What is the auriculotemporal syndrome?
The auriculotemporal syndrome is characterised by sweating, flushing, and warming over the preauricular area (in front of the ear) and temporal areas (the region of the face behind the eyes) in response to the smell, taste or thought of food [1].
Lucja Frey, a Polish physician and neurologist, first described the auriculotemporal syndrome in 1923, leading to the alternative name, Frey syndrome [2]. It is also known as gustatory hyperhidrosis, Baillarger syndrome, and Dupuy syndrome.
Who gets auriculotemporal syndrome?
The precise incidence of the auriculotemporal syndrome is unknown [3]. It is probably underreported due to subclinical or minor symptoms [4].
The auriculotemporal syndrome most frequently occurs as a complication of surgical removal of the parotid gland (parotidectomy) with estimated rates of 4–96% [5,6,7]. Males and females are affected equally.
Infrequently, the auriculotemporal syndrome is observed in infants and children following forceps-assisted delivery [8]. A rare familial, bilateral auriculotemporal syndrome without trauma has been reported [9].
What causes the auriculotemporal syndrome?
The cause of the syndrome involves aberrant regeneration of the auriculotemporal branch of the mandibular nerve following injury, infection, or surgery in the vicinity of the parotid gland (the large salivary glands in front of the ears) [3].
The auriculotemporal nerve ordinarily provides sympathetic innervation to the sweat glands and parasympathetic innervation to the salivary gland.

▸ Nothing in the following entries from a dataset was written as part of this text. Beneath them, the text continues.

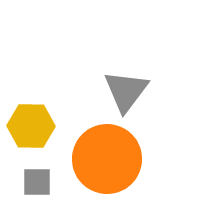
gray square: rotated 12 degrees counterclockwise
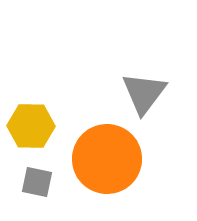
gray triangle: moved 18 px right, 2 px down
gray square: rotated 12 degrees clockwise
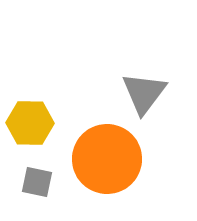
yellow hexagon: moved 1 px left, 3 px up
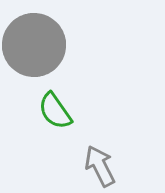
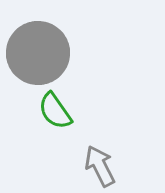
gray circle: moved 4 px right, 8 px down
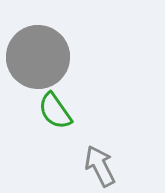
gray circle: moved 4 px down
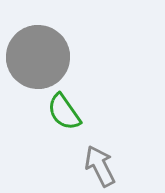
green semicircle: moved 9 px right, 1 px down
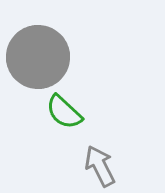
green semicircle: rotated 12 degrees counterclockwise
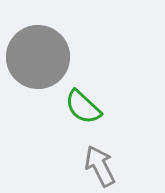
green semicircle: moved 19 px right, 5 px up
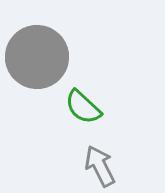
gray circle: moved 1 px left
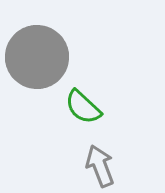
gray arrow: rotated 6 degrees clockwise
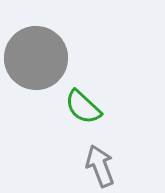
gray circle: moved 1 px left, 1 px down
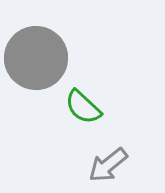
gray arrow: moved 8 px right, 1 px up; rotated 108 degrees counterclockwise
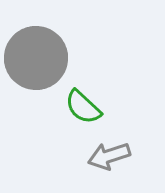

With trauma, the parasympathetic fibres may become misdirected and regenerate along the pathway of the sympathetic nerve establishing a connection with the sweat glands and blood vessels of the skin [10]. Thus, instead of saliva production, sweating and flushing occur with a gustatory stimulus [11].
Damage to the ganglions within the cervical sympathetic chain may also cause auriculotemporal syndrome [12].
What are the clinical features of the auriculotemporal syndrome?
Symptoms are often apparent within 12 months of parotidectomy. However, delayed recognition is not unusual [13]. Once symptoms commence, there is often a gradual increase in severity for several months, and they then remain relatively constant thereafter.
Symptoms are triggered by chewing (gustatory sweating) or the sight, smell, or thought of food. They include:
- Flushing, warmth, and excessive sweating (localised hyperhidrosis) of ipsilateral facial skin [11]
- A burning sensation, itching, or pain in the distribution of the auriculotemporal nerve [1].
Symptoms are variable in severity ranging from barely perceivable to rather troublesome; 15% of patients rate their symptoms as severe and are especially concerned by the excessive sweating.
What are the complications of the auriculotemporal syndrome?
The auriculotemporal syndrome is associated with significant psychosocial morbidity [1, 14]. See Psychosocial factors in dermatology.
How is the auriculotemporal syndrome diagnosed?
The diagnosis of the auriculotemporal syndrome is based on the recognition of the characteristic symptoms [1].
The Minor starch-iodine test can be used to confirm hyperhidrosis [15]. Iodine solution is applied to the affected area, allowed to dry, and is followed by the application of starch. Subsequently, the patient is given a stimulus to promote salivation, often an acidic food. Marked discolouration in the affected region indicates disproportionate sweating.
What is the differential diagnosis for auriculotemporal syndrome?
Other conditions that may be considered in a patient with symptoms suggesting auriculotemporal syndrome include:
- Primary generalised hyperhidrosis
- Primary focal hyperhidrosis
- Facial herpes zoster
- Diabetic neuropathy (see Diabetic skin disease)
- Iatrogenic sympathectomy [12]
- Pancoast tumour (a type of lung cancer) [16]
- Food allergy (in an infant) [9,17].
What is the treatment for the auriculotemporal syndrome?
Treatment of auriculotemporal syndrome is targeted at symptom control [1]. Patients with mild symptoms do not require treatment.
A Cochrane review was unable to establish the efficacy and safety of various treatments for the auriculotemporal syndrome, due to an absence of randomised control trials [18].
Pharmacological options to treat troublesome auriculotemporal syndrome include:
- Botulinum toxin A [19–22]
- Aluminium chloride antiperspirant
- Oral or topical glycopyrrolate [23–25].
Surgical management is reserved for severe and refractory auriculotemporal syndrome and may involve:
- Intracranial glossopharyngeal nerve section
- Tympanic neurectomy
- Musculofascial flap interposition [1,26].
What is the outcome for the auriculotemporal syndrome?
The auriculotemporal syndrome tends to be benign in infants with spontaneous resolution occurring in the majority [27].
Spontaneous resolution occurs in 5% of adults with the auriculotemporal syndrome. The pharmacological treatments described above generally control symptoms short term. Repeated injections of botulinum toxin A are required every 4–6 months, or earlier if symptoms recur [22,28]. Rarely, refractory cases require surgical management [26].